Data Structures in Pandas
Pandas offers three primary data structures to handle and manipulate data effectively. Each is designed for specific use cases, ensuring flexibility and ease of use.
1. Series: One-Dimensional Data
A Series is a one-dimensional labeled array capable of holding data of any type (integer, float, string, etc.). The labels (known as the index) provide easy access to data.
Creating a Series
import pandas as pd
# Create a Series from a list
data = [10, 20, 30, 40]
series = pd.Series(data)
print(series)
Output:
0 10
1 20
2 30
3 40
dtype: int64
Adding an Index
# Create a Series with a custom index
series = pd.Series(data, index=['a', 'b', 'c', 'd'])
print(series)
Output:
a 10
b 20
c 30
d 40
dtype: int64
2. DataFrame: Two-Dimensional Data
A DataFrame is a two-dimensional table-like data structure with labeled axes (rows and columns). It is the most commonly used structure in Pandas.
Creating a DataFrame
# Create a DataFrame from a dictionary
data = {
'Name': ['Anika', 'Rahul', 'Sneha'],
'Age': [25, 30, 22],
'City': ['Delhi', 'Mumbai', 'Bangalore']
}
df = pd.DataFrame(data)
print(df)
Output:
Name Age City
0 Anika 25 Delhi
1 Rahul 30 Mumbai
2 Sneha 22 Bangalore
3. Panel: Three-Dimensional Data (Deprecated)

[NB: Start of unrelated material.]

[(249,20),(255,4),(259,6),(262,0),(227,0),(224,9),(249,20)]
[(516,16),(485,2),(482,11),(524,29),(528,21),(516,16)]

A Panel was a three-dimensional data structure in Pandas, but it has been deprecated since version 1.0. Instead, multi-dimensional data can now be handled using hierarchical indexing or libraries like NumPy and xarray.

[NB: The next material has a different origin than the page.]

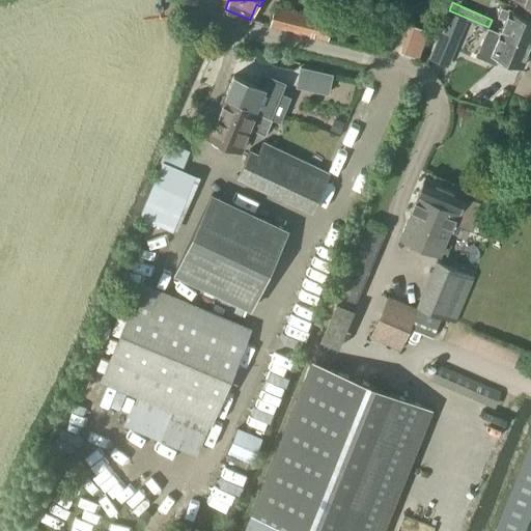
[(274,6),(269,26),(328,39),(333,20),(274,6)]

Alternative: Using MultiIndex DataFrames
# Multi-dimensional data using MultiIndex
data = {
('Math', 'Term1'): [90, 85, 80],
('Math', 'Term2'): [88, 89, 84],
('Science', 'Term1'): [92, 87, 85],
('Science', 'Term2'): [90, 91, 86]
}
df = pd.DataFrame(data, index=['Anika', 'Rahul', 'Sneha'])
print(df)
Output:
Math Science
Term1 Term2 Term1 Term2
Anika 90 88 92 90
Rahul 85 89 87 91
Sneha 80 84 85 86
Indexing and Slicing in Pandas
Pandas provides robust indexing and slicing capabilities for Series and DataFrames.
1. Indexing in a Series
# Accessing elements by index
series = pd.Series([10, 20, 30, 40], index=['a', 'b', 'c', 'd'])
print(series['b']) # Output: 20
2. Slicing in a Series
# Slice elements by index
print(series['b':'d'])
Output:
b 20
c 30
d 40
dtype: int64
3. Indexing in a DataFrame
# Accessing a column
data = {'Name': ['Anika', 'Rahul'], 'Age': [25, 30]}
df = pd.DataFrame(data)
print(df['Name'])
Output:
0 Anika
1 Rahul
Name: Name, dtype: object
4. Slicing Rows in a DataFrame
# Accessing specific rows
print(df[0:1])
Output:
Name Age
0 Anika 25
5. Using .loc
and .iloc
.loc
: Access by labels..iloc
: Access by integer positions.
# Using loc for label-based indexing
print(df.loc[0])
# Using iloc for position-based indexing
print(df.iloc[0])
Try It Yourself
Problem 1: Create and Index a Series
Create a Pandas Series for the marks of 3 students in Math (Anika: 90, Rahul: 85, Sneha: 88). Display the marks of Rahul.
Show Code
import pandas as pd
marks = pd.Series([90, 85, 88], index=['Anika', 'Rahul', 'Sneha'])
print("Rahul's Marks:", marks['Rahul'])
Problem 2: Create and Slice a DataFrame
Create a DataFrame for 3 products with columns Product
, Price
, and Stock
. Display the details of the second product.
Show Code
import pandas as pd
data = {
'Product': ['Laptop', 'Phone', 'Tablet'],
'Price': [80000, 30000, 20000],
'Stock': [50, 150, 100]
}
df = pd.DataFrame(data)
print("Second Product Details:\n", df.iloc[1])